Si el emperador creía sinceramente que uno de aquellos extranjeros de piel clara y barbudos podía ser Topiltzin Quetzalcoatl, entonces sabía la implicación: que un poder superior al suyo, nada menos que el del rey de los toltecas, la raza semidivina de la que él decía descender, podría estar muy pronto entre nosotros. En ese caso su reinado se vería sometido al análisis de los extranjeros, que lo juzgarían y dictarían sentencia. Solo podía intentar imaginar cómo veía Moctezuma dicha perspectiva, pero no necesitaba ser un político para saber el menoscabo que el más leve rumor podía provocar en su autoridad, no solo en México sino por todo el imperio.
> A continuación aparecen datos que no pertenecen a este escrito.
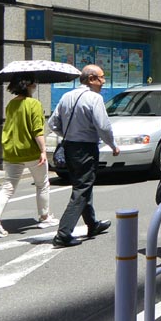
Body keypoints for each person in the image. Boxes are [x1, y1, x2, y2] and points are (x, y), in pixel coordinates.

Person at [48, 65, 118, 248]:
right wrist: (112, 145)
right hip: (86, 148)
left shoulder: (66, 96)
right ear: (92, 79)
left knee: (82, 184)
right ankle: (63, 233)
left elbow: (52, 123)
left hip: (70, 147)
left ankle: (92, 224)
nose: (103, 81)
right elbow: (103, 126)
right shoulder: (95, 98)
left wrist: (68, 134)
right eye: (102, 77)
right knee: (82, 188)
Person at [0, 74, 58, 237]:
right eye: (34, 83)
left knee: (8, 187)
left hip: (11, 151)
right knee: (42, 184)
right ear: (29, 85)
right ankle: (44, 217)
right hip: (31, 151)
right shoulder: (34, 104)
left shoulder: (11, 104)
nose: (35, 86)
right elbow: (38, 130)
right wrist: (43, 150)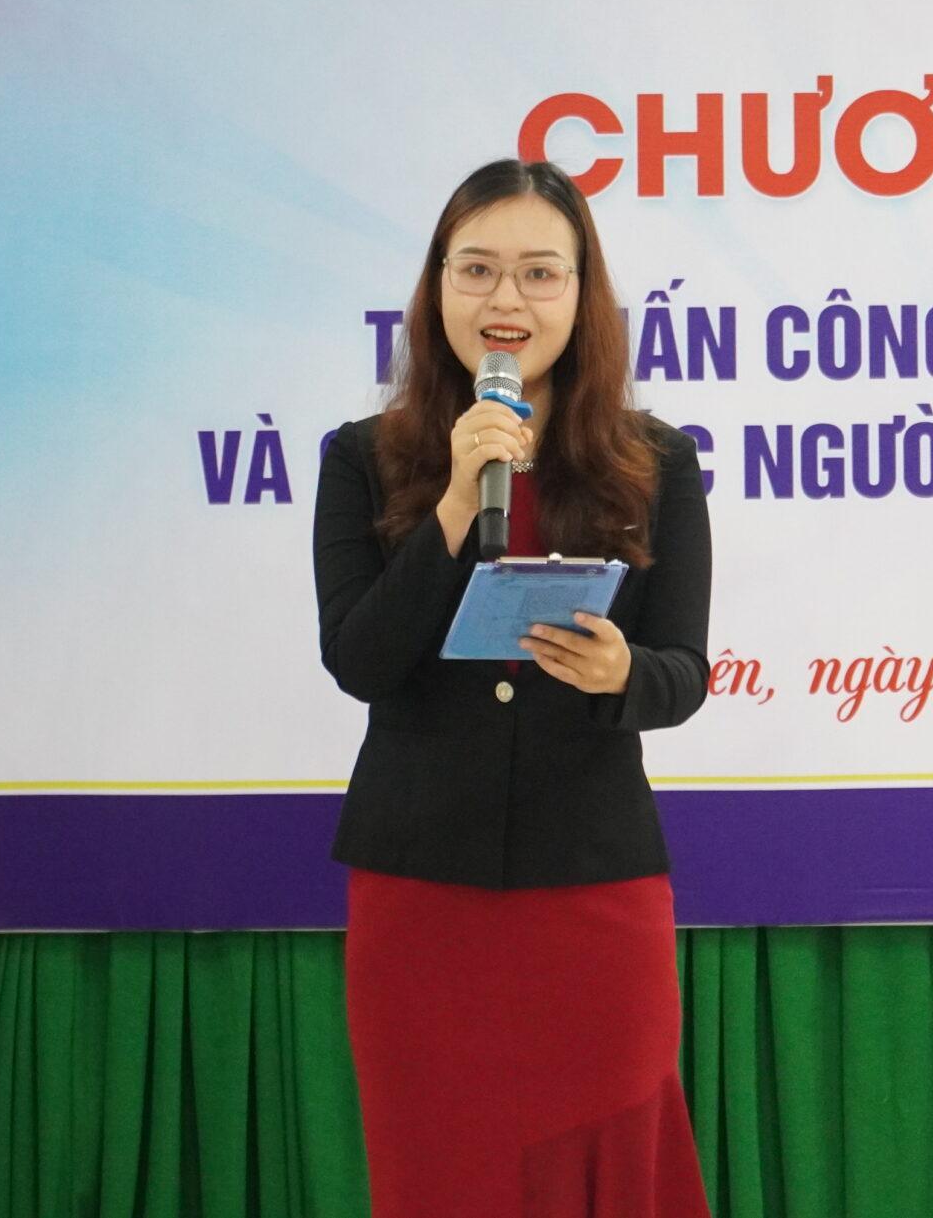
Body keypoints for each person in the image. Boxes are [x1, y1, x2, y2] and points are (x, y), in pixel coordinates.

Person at [312, 158, 713, 1217]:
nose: (506, 299)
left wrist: (624, 672)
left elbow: (683, 670)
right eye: (477, 269)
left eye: (540, 272)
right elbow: (358, 658)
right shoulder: (362, 458)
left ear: (582, 295)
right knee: (441, 1171)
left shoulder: (654, 461)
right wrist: (455, 501)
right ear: (436, 284)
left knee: (612, 1166)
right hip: (421, 897)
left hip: (594, 892)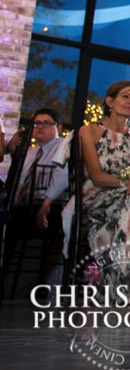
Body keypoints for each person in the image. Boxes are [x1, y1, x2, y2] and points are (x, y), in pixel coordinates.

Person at [79, 81, 130, 287]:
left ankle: (114, 280)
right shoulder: (89, 131)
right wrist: (123, 182)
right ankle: (128, 284)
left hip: (127, 198)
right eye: (125, 96)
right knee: (128, 207)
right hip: (96, 195)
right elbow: (96, 175)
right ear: (110, 100)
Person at [5, 108, 71, 284]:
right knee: (6, 221)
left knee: (9, 224)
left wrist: (46, 203)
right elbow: (17, 182)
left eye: (46, 123)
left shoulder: (62, 146)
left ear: (58, 127)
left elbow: (62, 176)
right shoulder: (30, 153)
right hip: (23, 207)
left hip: (51, 206)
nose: (40, 127)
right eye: (37, 123)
– Ordenamos que se hicieran otros atavíos -continuó el intérprete-. Las prendas de Tláloc y Tezcatlipoca se confeccionaron aquí, en nuestros propios talleres, y las costureras, las bordadoras, los lapidarios y los plumajeros que los confeccionaron, saben que si revelan el secreto les espera la muerte. Sin embargo, los palacios engendran rumores de la misma manera que los campos de batalla engendran moscas. No podíamos correr ese riesgo con el atavío de Quetzalcoatl. -Así que este era el mayor temor de Moctezuma: que se divulgara su convicción de que su antepasado podría aparecer para suplantarlo-. Le confiamos el trabajo al mejor plumajero de Amantlan.

– Mi señor, ¿no sabías que Flacucho no había hecho nada en años?
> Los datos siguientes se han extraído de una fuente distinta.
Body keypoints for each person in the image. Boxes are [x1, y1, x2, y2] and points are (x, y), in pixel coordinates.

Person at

– ¡No hagas más preguntas, maldito idiota! -me susurró mi hermano.

El emperador, no obstante, se mostró dispuesto a responderme.
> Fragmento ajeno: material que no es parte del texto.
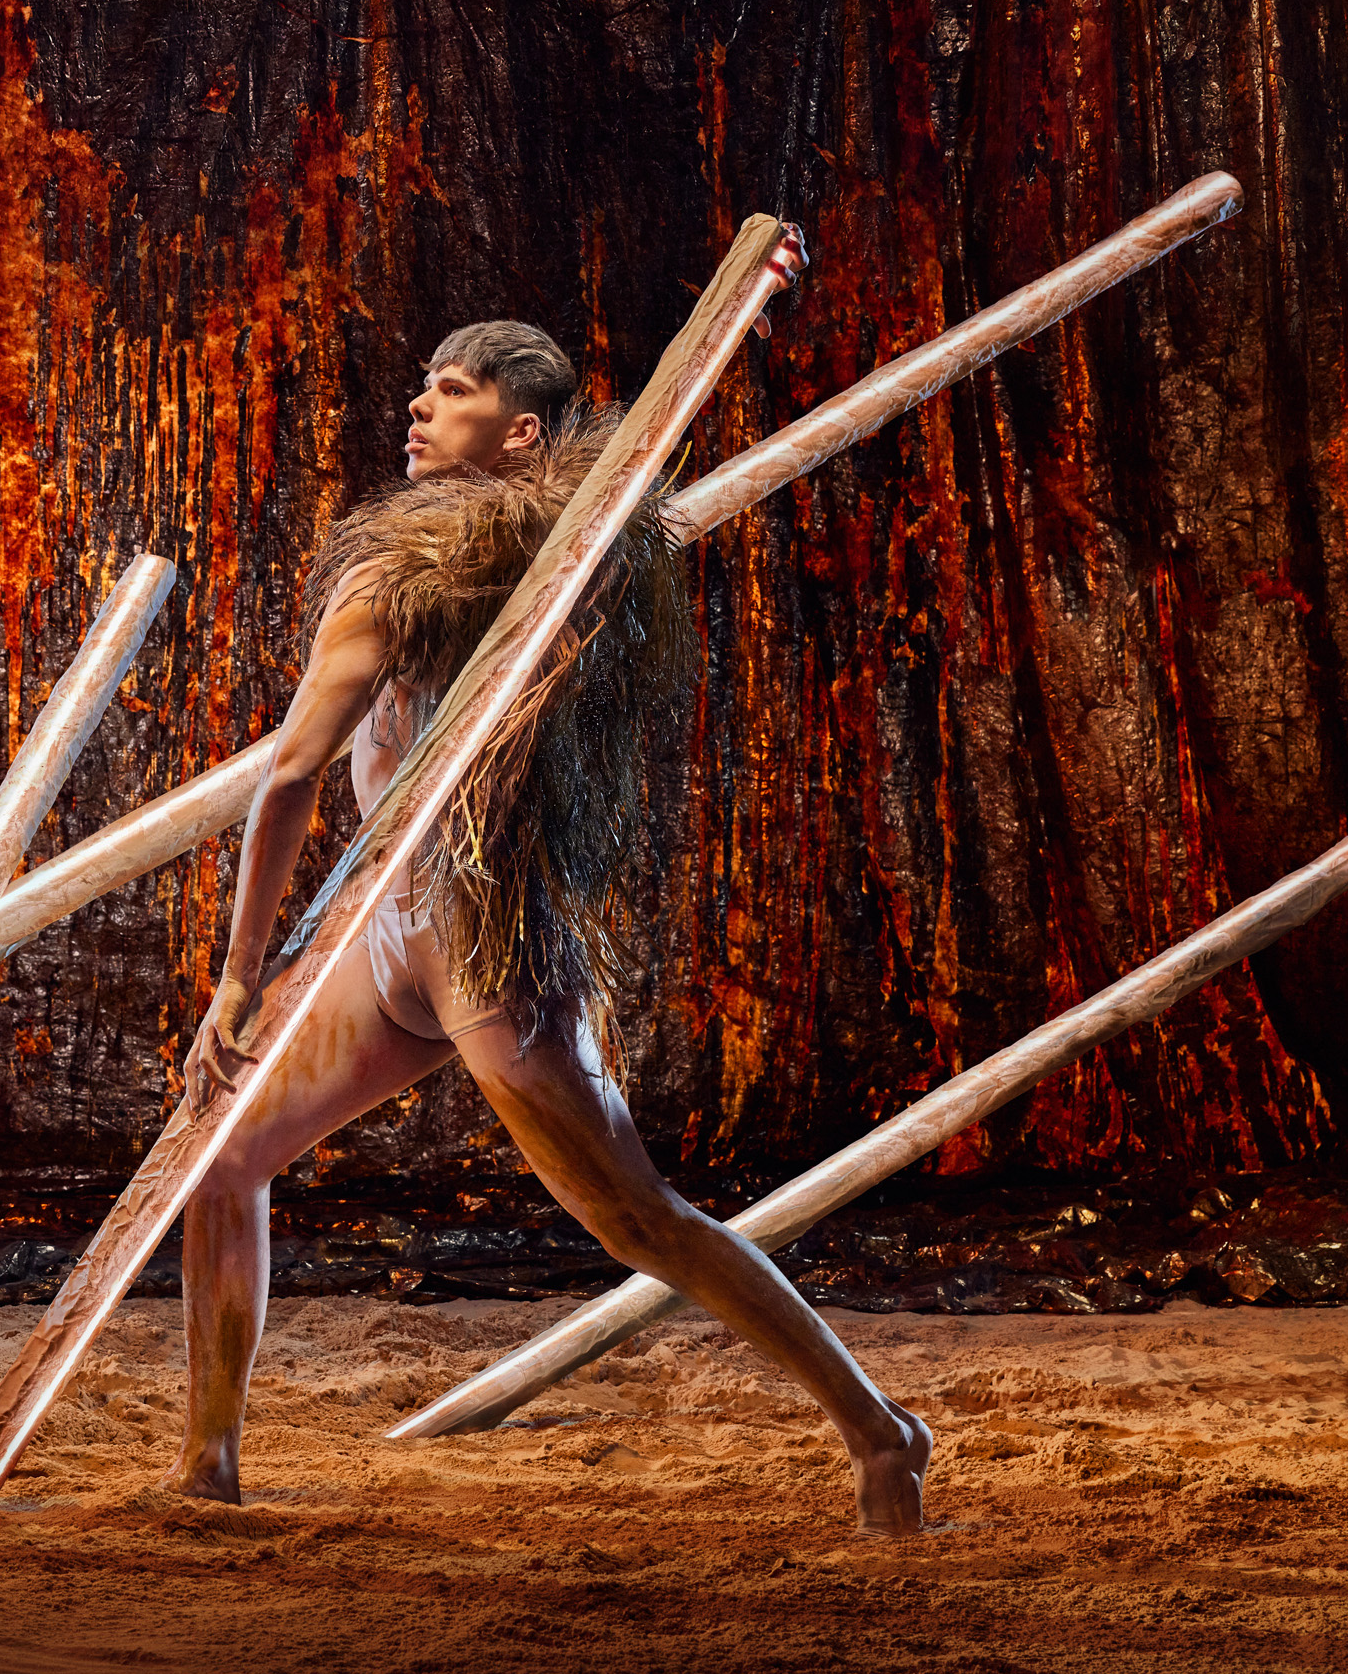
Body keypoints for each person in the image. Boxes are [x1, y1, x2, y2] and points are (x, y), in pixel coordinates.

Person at [167, 320, 932, 1534]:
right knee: (222, 1162)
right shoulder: (393, 574)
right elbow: (295, 777)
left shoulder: (567, 575)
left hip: (488, 938)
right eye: (421, 380)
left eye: (452, 390)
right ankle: (208, 1461)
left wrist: (238, 978)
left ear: (520, 432)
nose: (417, 405)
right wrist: (241, 980)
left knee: (636, 1220)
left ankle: (881, 1431)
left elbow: (295, 780)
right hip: (386, 926)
– Lo sabíamos. Lo entrevistamos personalmente. No podía negarse a nuestra orden, por supuesto. -Nadie cuerdo lo haría-. Creímos que era sincero. Nos habló de su visión del trabajo. Nos complació. Habló con elocuencia de su devoción a los dioses, y de su servidor en la tierra. -Con eso, Moctezuma se mencionaba a sí mismo. De haber estado en la posición de Flacucho, yo también hubiese empleado las mismas lisonjas, pero era desconcertante que un plumajero fracasado estuviese dispuesto a dar detalles de su proyecto como si quisiera aceptar el encargo. Mi asombro fue en aumento cuando el intérprete añadió que uno de los más altos consejeros del emperador había visitado al plumajero en dos ocasiones, en el máximo secreto, y que se había declarado satisfecho.